In summary, our findings elucidate the role of RIPK3-dependent necroptotic inflammation in colorectal cancer induced by Parkin deficiency. Patient data reveal that poor outcomes are associated with low Parkin expression. Additionally, RIPK3 expression correlates with tumor stage progression in the Parkin-deficient cohort (Figure 1P). These results suggest new diagnostic indicators: colorectal cancer patients with low Parkin expression and high RIPK3 expression are at a higher risk of progressing to advanced stages. Early interventions are necessary for these patients to prevent tumor deterioration.

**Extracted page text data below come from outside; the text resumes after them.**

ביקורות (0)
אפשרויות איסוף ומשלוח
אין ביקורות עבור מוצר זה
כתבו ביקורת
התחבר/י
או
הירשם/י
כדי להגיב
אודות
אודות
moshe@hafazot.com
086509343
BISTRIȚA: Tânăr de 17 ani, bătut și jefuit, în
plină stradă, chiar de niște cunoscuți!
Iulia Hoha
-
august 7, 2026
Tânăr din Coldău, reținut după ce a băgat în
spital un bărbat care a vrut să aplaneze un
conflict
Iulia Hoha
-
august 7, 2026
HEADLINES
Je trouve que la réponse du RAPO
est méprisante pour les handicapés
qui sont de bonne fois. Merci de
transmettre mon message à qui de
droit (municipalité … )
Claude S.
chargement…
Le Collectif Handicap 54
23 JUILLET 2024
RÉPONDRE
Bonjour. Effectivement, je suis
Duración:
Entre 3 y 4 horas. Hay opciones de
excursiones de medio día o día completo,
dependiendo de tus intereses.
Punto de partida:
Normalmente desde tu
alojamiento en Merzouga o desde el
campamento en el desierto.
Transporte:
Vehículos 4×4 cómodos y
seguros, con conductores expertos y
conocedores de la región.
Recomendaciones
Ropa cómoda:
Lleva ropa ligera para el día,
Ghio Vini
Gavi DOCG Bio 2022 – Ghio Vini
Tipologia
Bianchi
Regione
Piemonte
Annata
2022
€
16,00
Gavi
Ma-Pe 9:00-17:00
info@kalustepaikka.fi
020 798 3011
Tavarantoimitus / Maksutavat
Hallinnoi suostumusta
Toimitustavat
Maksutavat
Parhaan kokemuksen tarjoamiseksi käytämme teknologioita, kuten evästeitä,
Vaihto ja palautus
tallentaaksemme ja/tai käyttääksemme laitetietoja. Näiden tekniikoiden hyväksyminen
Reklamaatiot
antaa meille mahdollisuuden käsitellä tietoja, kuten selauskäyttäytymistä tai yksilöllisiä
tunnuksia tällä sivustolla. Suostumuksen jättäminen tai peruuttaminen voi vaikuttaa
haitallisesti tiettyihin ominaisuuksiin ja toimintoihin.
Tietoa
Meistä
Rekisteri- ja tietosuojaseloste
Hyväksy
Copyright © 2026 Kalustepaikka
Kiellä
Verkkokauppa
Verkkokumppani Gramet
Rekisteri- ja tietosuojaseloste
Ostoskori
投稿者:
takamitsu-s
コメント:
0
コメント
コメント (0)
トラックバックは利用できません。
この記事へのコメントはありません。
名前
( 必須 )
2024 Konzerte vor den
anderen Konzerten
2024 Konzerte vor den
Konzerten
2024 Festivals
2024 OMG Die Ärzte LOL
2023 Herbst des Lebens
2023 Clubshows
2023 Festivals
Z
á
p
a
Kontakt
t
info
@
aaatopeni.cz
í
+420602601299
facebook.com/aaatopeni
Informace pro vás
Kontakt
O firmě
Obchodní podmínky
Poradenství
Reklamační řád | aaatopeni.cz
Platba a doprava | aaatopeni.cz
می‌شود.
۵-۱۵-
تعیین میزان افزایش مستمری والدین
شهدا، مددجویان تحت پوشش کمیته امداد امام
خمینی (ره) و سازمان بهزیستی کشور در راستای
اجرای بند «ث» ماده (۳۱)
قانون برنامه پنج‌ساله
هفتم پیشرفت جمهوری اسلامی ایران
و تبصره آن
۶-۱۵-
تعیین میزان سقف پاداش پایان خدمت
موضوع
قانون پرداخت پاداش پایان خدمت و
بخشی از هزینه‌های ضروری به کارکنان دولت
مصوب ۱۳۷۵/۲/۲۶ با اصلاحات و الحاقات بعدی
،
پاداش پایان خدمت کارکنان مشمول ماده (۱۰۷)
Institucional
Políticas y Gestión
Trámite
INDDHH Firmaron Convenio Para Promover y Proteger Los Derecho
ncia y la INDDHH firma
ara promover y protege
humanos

Zheming Wu and Zhenkun Lou conceived the project and designed all experiments. Zheming Wu performed most of the experiments and wrote the manuscript. Jake A Kloeber analyzed the TCGA data and generated the panels in Figure 5. Huaping Xiao performed the IHC staining and analyzed the data. Adrian T Ting provided the Ripk3 ^−/− mice pairs and provided technical expertise for the mice work. Ping Yin assisted with mice breeding and handling. Zhenkun Lou supervised the entire project and contributed to grant support. All authors discussed the results and provided feedback on the manuscript.

The authors declare that they have no competing interests.

This study was supported by National Institutes of Health funding R01CA224921. Jake A Kloeber was supported by National Institute of General Medical Sciences T32GM65841.

All animal experiments were performed and monitored in strict adherence to institutional protocols, with approval from the Institutional Animal Care and Use Committee (protocol A00003886) at the Mayo Clinic, in compliance with the guidelines of the American Association for Accreditation of Laboratory Animal Care and the NIH.